Running a repeated measures ANOVA

A repeated measures ANOVA is a type of statistical analysis for within-subject designs, such as the one used for this tutorial. You typically run a repeated measures ANOVA on a dataset where one person contributes multiple data points.

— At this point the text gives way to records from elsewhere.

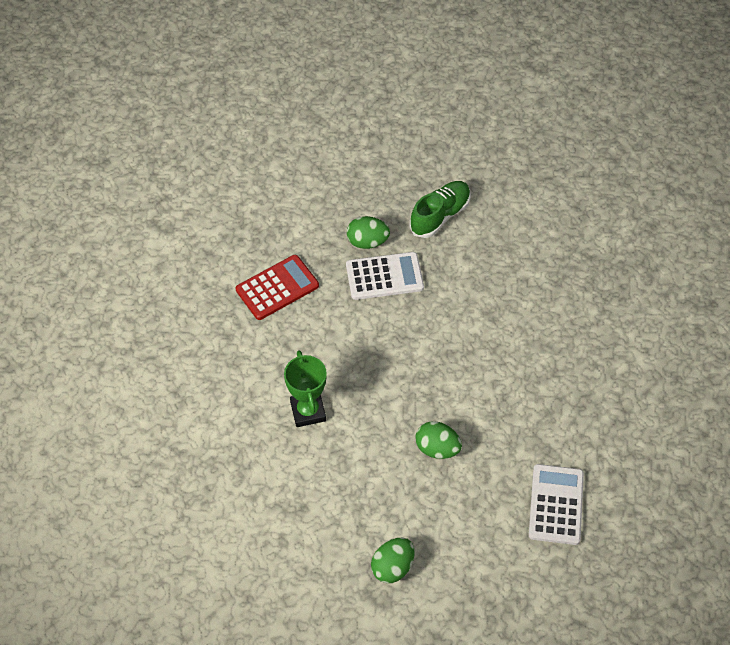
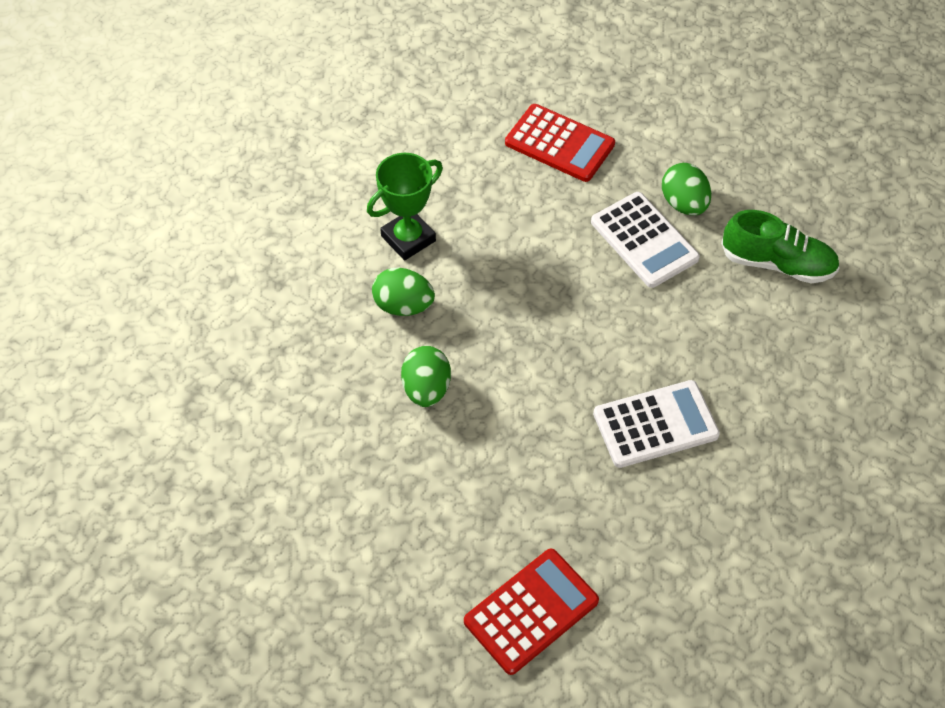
camera: 65 degrees right, 0 degrees up
green egg [371,538,415,583] -> green egg moved to [372,267,435,316]
white calculator [529,464,584,545] -> white calculator moved to [593,380,720,468]
none -> red calculator [464,548,599,675]

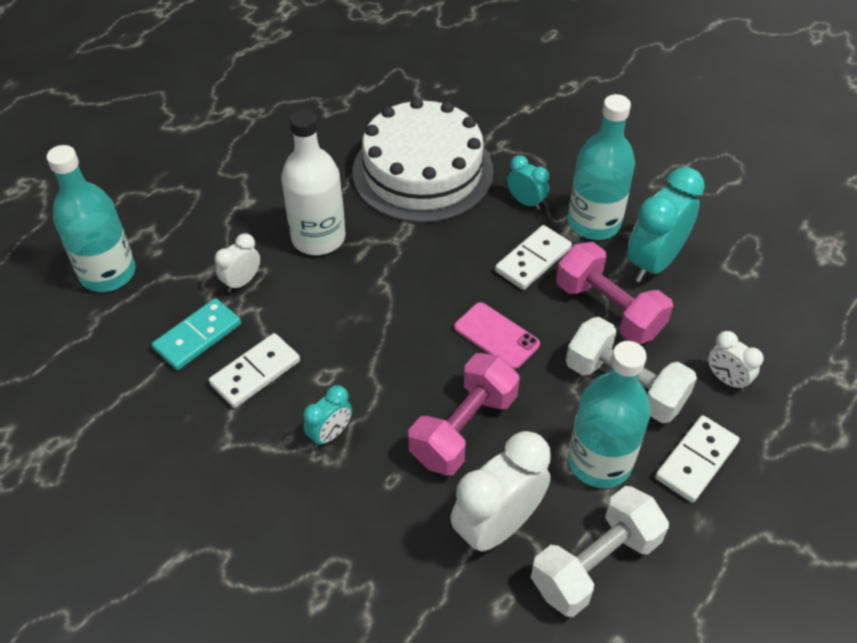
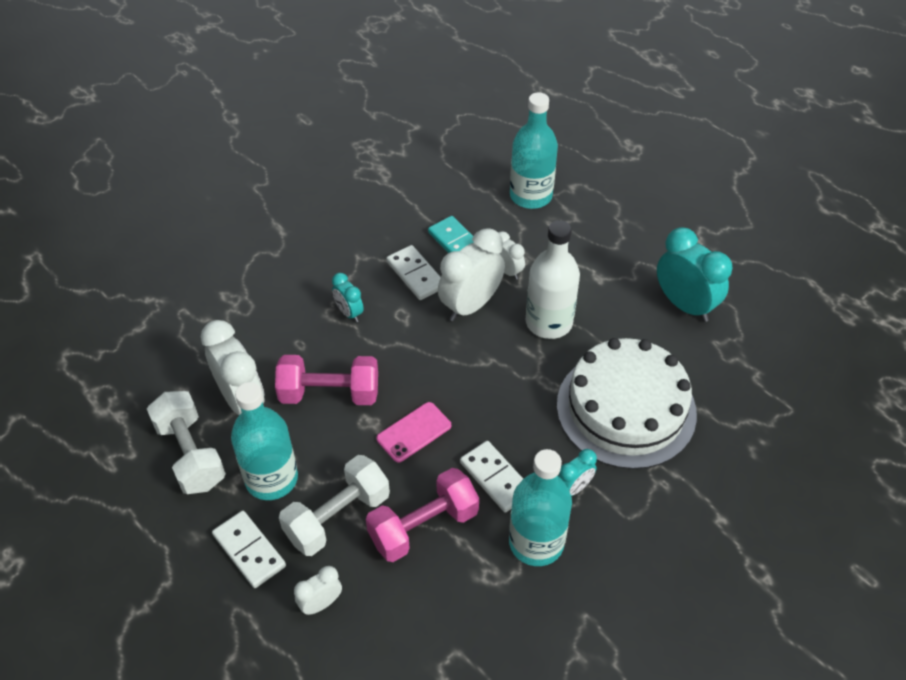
camera: 100 degrees right, 0 degrees up
pink dumbbell [409,353,520,476] -> pink dumbbell turned 45 degrees counterclockwise [275,355,378,405]
turquoise clock [627,167,705,283] -> turquoise clock moved to [657,227,732,322]
none -> white clock [438,228,505,321]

You can perform a repeated measures ANVOA with statsmodels.stats.anova.AnovaRM.

Let's see how this works:

from statsmodels.stats.anova import AnovaRM
AnovaRM = cnv.wrap_pandas(AnovaRM)  # Make compatible with DataMatrix

aov = AnovaRM(
    dm,
    depvar='RT_search',
    subject='subject_nr',
    within=['condition', 'load'],
    aggregate_func='mean'
)
print(aov.fit())

Output:

                    Anova
=============================================
               Num DF  Den DF  F Value Pr > F
---------------------------------------------
condition      3.0000 165.0000 84.0678 0.0000
load           1.0000  55.0000 29.8054 0.0000
condition:load 3.0000 165.0000  8.4493 0.0000
=============================================

  1. The example data is adapted from Frătescu et al. (2018), Experiment 1.